» Instructions for the task: In the case report on dasatinib-induced chylothorax, what dose and schedule of dasatinib had the patient been taking?

» Exercise text:
+ + + + +

Dasatinib-induced chylothorax in chronic myeloid leukemia.
A 69-year-old man with CML for 5 years presented complaining of progressive dyspnea for about 5 days. He had previously been treated with imatinib and nilotinib. Imatinib was stopped due to treatment failure, while nilotinib was discontinued due to intolerable side effects despite dose reduction. He had been on dasatinib 100 mg once daily for about 10 months, which he seemed to tolerate well. On presentation, his vital signs were stable, but he remained dyspneic, worse on exertion. He had diminished breath sounds and increased egophony on his right side. A chest radiograph showed a pleural effusion, more prominent on his right side. His previous chest radiographs were normal. A subsequent chest computed tomography scan showed a moderate amount of fluid in his pleural space compromising the right lung without any adenopathy or lung masses (Figure 1). Thoracentesis revealed 1 L of thick milky-appearing fluid (Figure 2). Pleural fluid analysis showed a predominance of lymphocytes (90%) and a lactate dehydrogenase level of 120 U/L, glucose of 157 mg/dL, protein of 4.8 g/dL, amylase of 39 U/L, and triglycerides of 405 mg/dL. Adenosine deaminase was 15 U/L. Fungal, bacterial, and AFIB cultures were reported as negative.

+ + + + +

Data records
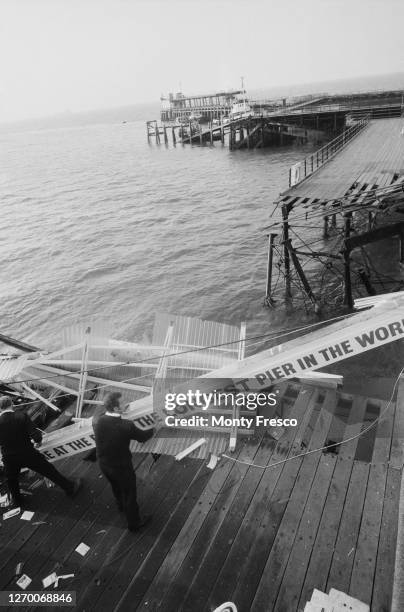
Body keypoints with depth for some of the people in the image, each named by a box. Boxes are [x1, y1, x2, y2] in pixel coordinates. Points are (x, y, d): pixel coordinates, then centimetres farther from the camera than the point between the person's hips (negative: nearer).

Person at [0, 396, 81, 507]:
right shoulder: (22, 416, -19)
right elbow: (35, 435, -23)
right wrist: (38, 440, -1)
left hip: (9, 459, 1)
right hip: (28, 454, -1)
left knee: (11, 479, 30)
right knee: (49, 471, 15)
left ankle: (15, 499, 51)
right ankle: (70, 487, 28)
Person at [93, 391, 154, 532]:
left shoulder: (96, 421, -22)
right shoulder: (127, 426, -35)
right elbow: (142, 437, -15)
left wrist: (119, 413, 1)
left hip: (103, 464, 5)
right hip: (122, 467, -5)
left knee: (116, 486, 35)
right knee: (130, 493, 22)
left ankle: (121, 505, 64)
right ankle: (134, 522, 45)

+ + + + +

» Task output: 100 mg once daily.